Winter Sleep : Nuri Bilge Ceylan
It’s better to express the last impression first. I am stunned thinking about two strange sides of “Winter Sleep”, 2014 [Kis Uykusu] by Turkish celebrated film director Nuri Bilge Ceylan. One is its narrative form. I was in a complete immersion in reading Bengali author Rabindranath’s novels last month, all of them are dialogue driven structures which have made me a bit drained but I succeeded in completing my journey of reading Rabindranath. Years ago, I started to watch this Winter Sleep because that time I was keenly interested in Turkish arts and literature because of Orhan Pamuk. But I could not sustain exceeding 40 minutes over as its slow pace and overloaded conversations among characters. Today when I started watching it in the morning, I could not leave it. Maybe Rabindranath’s narrative techniques have put a deep impression on me about which I am not aware of. Though many say he got the style from Chekhov and Dostoyevsky, for me it’s Rabindranath.
The second aspect is closely related with the first one. When you put overloaded literary dialogues, your characters have less space to move physically except lips, eyes, and a bit of a hand. They remain in stillness. Last night I saw Kaouther Ben Hania’s Beauty and the Dogs where she used scene division theatrically. The characters have less space opportunity to move physically as they are taken one unbroken shot for each scene. When I stared closely at the screen frames and scene compositions, I was one step more surprised to notice that they are more like photographs with incomplete motions. The precision of cinematic compositions and color temperature are overwhelming.

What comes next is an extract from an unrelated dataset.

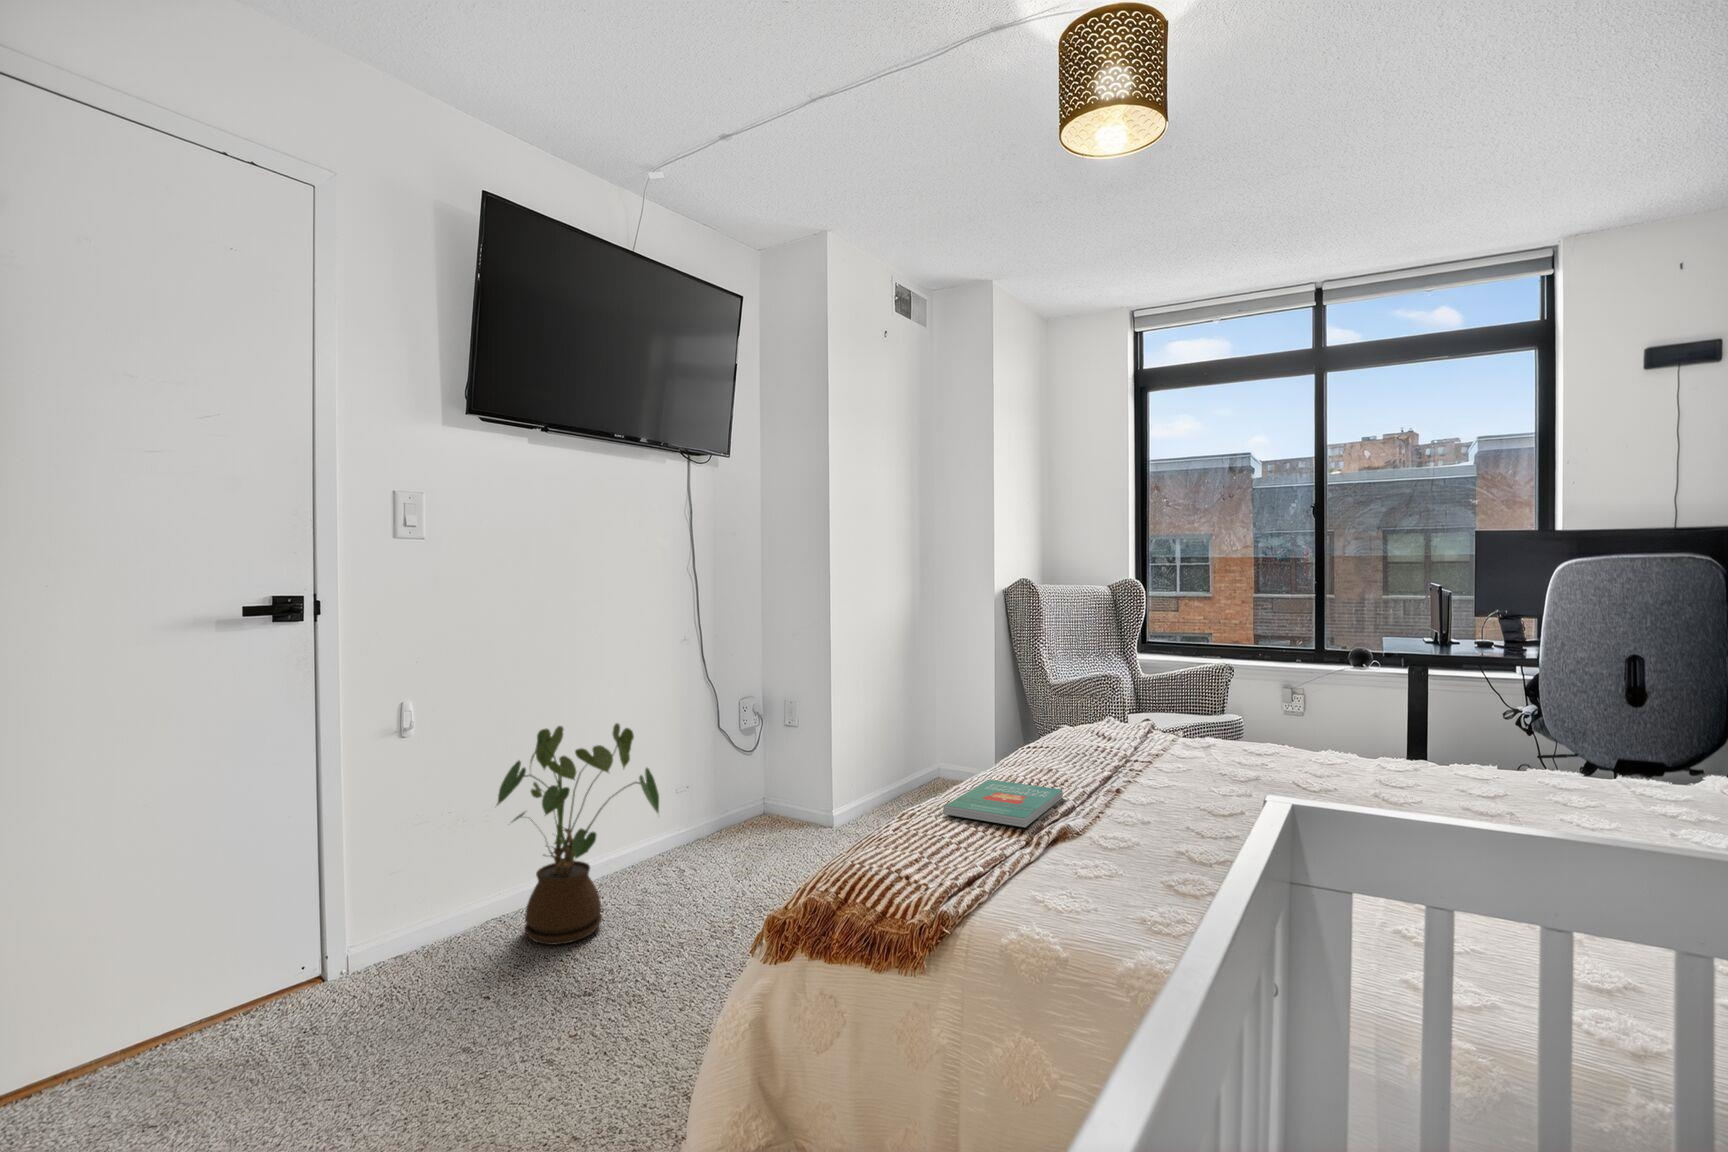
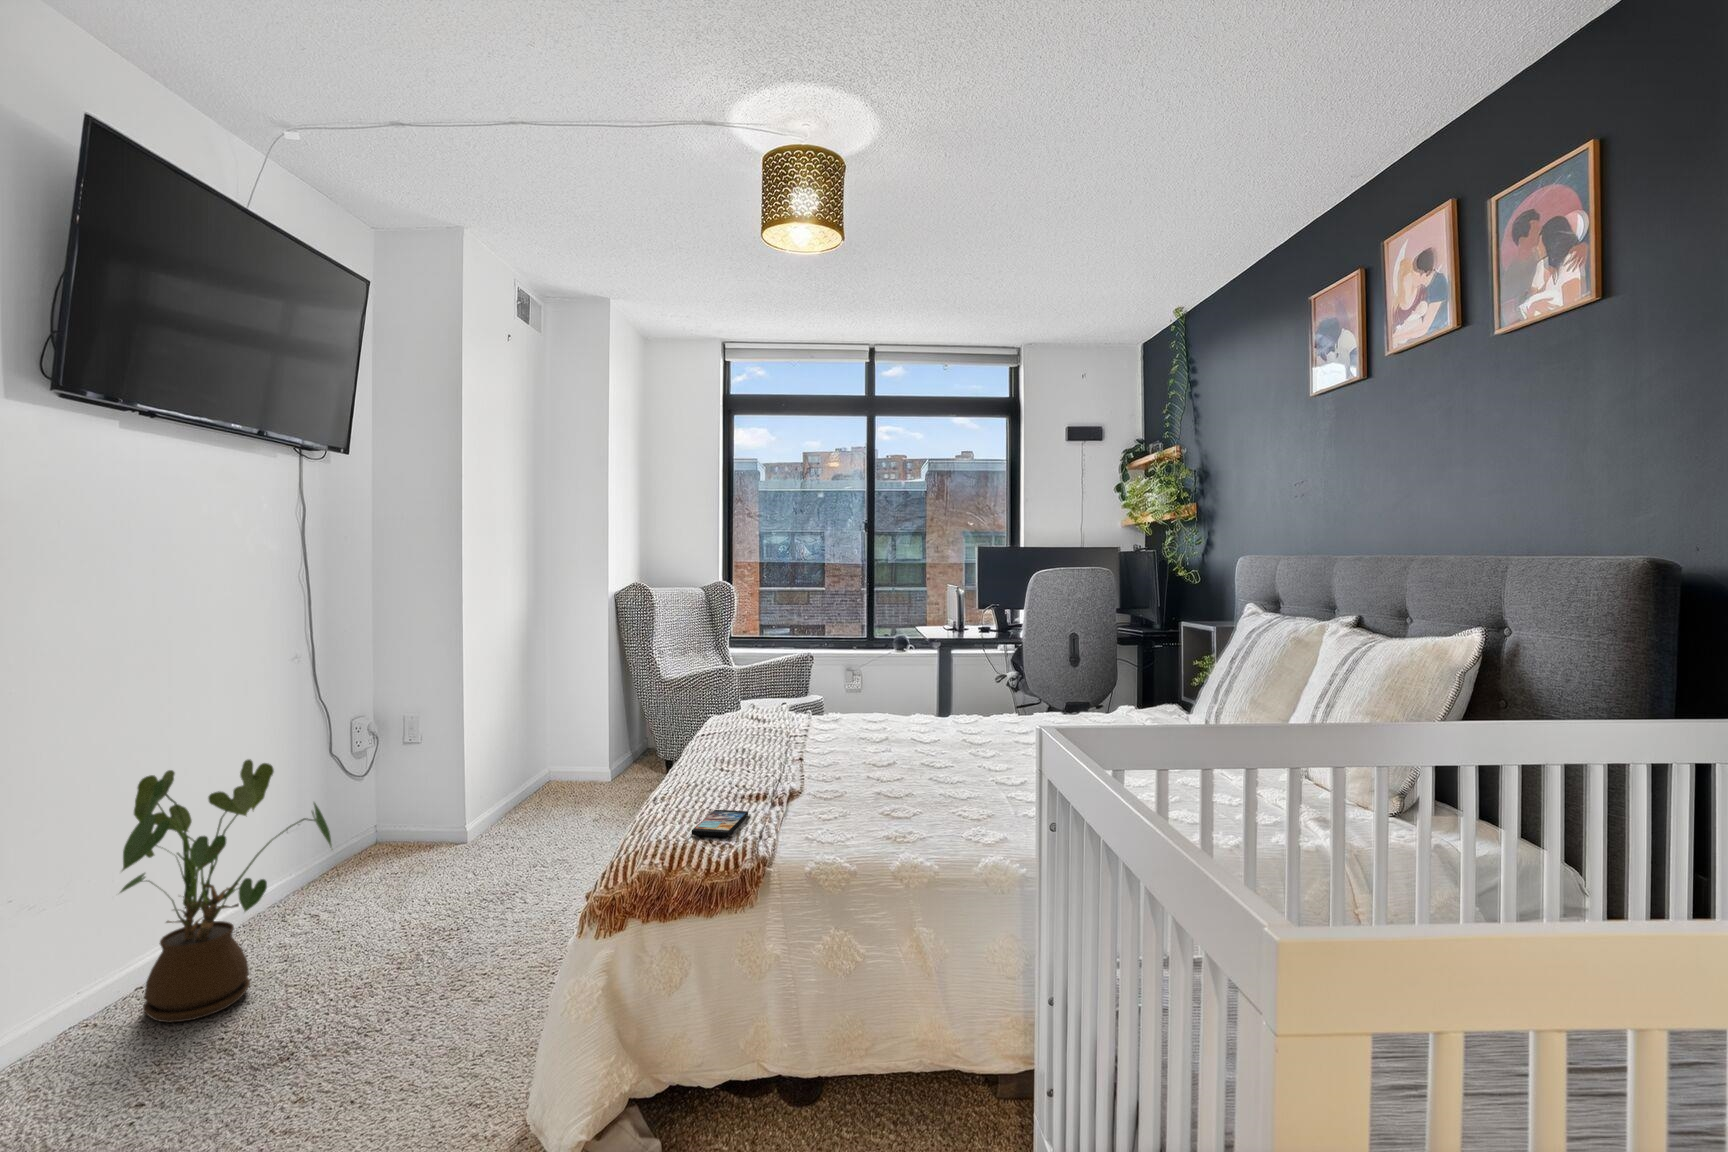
book: present [943,780,1063,828] -> none [699,763,776,794]
smartphone: none [886,837,976,875] -> present [692,810,748,837]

I didn’t think that a film could also be made and appear to me as a great novel written in or a philosophical treatise that can contemplate on human nature with such grace and sublimity. Every character in the movie is fully developed and shows their own deepest and strongest feelings, thoughts and emotions. What has shunned me is thinking about the contradictory nature of humankind. Every character showed one’s moral position positively in one topic, but shockingly appeared with one’s opposite attitude in a single scene over charity. That’s why one cannot define a good person or bad? The anticipating conversations between Aydin and Nihal where Nihal presents a list of opposing actions resulting from the same virtue, whereas Aydin in one scene scolds Nihal as bigotry but praises him as intelligent in the following scene. Therefore, it’s appropriate to take human nature. Being judgmental only brings discomfort to mind.
Two things seem so strange to be accepted but cathartic to ease the mind. The one when Ismail throws Nihal’s money into fire instead of gratitude to Nihal’s kindness. I was numb in silence for a while as Nihal was bursting into cries and tears. Ismail’s moral rage is undeniable that I may not be able to take someone for granted that any one will be flown with my compassion. The other is when Aydin released his Anatolian horse into the wilderness and when he came back to Hotel Othello and stared at each other and delivered a long monologue over voice and screened Nihal facial expression so poetically.
I didn't come across the hills that turn into houses and hotels before; they look so natural and sublime for viewing. The barren steppe and harsh hills represent the texture and feeling of discrimination of class systems shown onwards in the film. Every wide angle shot especially with zooming ones are stunning and surprising to me. The camera movements are executed with dexterity and artistry.
[Kis Uykusu]
Turkish, Turkey
PS: I watched "Winter Sleep" to have a taste of the representative film from each nominated director of the 2023 Cannes Film Festival.